やがて女御とするべく帝の命で宮家に預けられていた、逃げ場のない藤香さんを
瑞理はいとしく想ったのだろう。まだ短い藤香さんの髪を撫でながら、
その涙を拭ってあげただろう。
(乱暴者だけど、瑞理の心は、強くてやさしいもの)
しかし、そんな瑞理は牛車を途中で停めさせると、柚子を残して車を降りた。
「ここから羽室邸はすぐだ。供もつけているし、一人で帰れるな」
「何処に行くの、瑞理」
「逢瀬の約束ができた」
「誰と!?」
「見てただろ」
車を降りた瑞理は檜扇を片手で広げて星空に見せた。
(白鷺の君)
「じゃあな」
動き出した牛車を残して、瑞理は供人の連れていた馬に乗ると、さっさと路を戻って消えた。
貴族の男子が方々に恋人を持つのはこの時代には当然なのだから、と
この胸に言聞かせても、柚子は面白くなかった。
あの様子では、白鷺の姫君だけではなく、どうやら瑞理は他にも
たくさんの女人と関係があるらしい。
不潔な奴、何てやつ、何も藤壺女御と御逢いしたその日に、
他の女の処に通わなくてもいいじゃない。
(信じられない、七瀬くんだってあんたの帰りを待ってるのよ、あんた父親でしょ?)
それに、私を一人残して、もしこの帰り道で誰かに襲われたらどうするのよ。
『いつでも気が向かれたら羽室邸より、
わが御所に飛び移って来られよ。
ちょうど良い花の木も、園もあるぞ。

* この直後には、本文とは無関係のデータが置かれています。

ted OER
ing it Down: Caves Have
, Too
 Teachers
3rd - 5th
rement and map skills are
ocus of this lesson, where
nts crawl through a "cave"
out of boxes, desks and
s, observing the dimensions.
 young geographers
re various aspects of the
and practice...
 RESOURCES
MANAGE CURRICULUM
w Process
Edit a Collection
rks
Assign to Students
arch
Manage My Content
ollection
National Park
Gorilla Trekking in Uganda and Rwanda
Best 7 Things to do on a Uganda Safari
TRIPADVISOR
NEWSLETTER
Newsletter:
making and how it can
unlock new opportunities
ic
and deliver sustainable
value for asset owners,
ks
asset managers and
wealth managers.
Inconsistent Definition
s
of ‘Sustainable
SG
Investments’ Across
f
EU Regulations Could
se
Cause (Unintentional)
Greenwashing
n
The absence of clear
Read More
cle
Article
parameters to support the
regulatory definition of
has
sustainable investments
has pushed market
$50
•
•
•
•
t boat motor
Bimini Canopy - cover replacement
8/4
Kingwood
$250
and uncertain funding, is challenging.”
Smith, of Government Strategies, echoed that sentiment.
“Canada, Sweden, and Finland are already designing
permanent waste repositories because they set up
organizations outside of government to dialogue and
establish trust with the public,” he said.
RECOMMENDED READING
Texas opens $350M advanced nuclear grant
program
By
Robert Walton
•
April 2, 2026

天女よ』
透渡殿で誘いをかけてすれ違って行った院の言葉を思い出しながら、
瑞理の不実に怒りつつ、
柚子は牛車に揺られながら、いつの間にか眠っていたらしい。
牛車の通りを告げる供人の前駆の声が遠のいて、
やがて軛が搨に置かれる音がした。
屋敷に着いたのだ。
降りる時には車の前から降りる。柚子は差し伸べられた手に手を重ねた。
「ようこそ、柚子どの」
その声を辿って顔を上げると、篝火の明かりに照らされて、
柚子に手を貸しているのは、大鱗の親王、その人だった。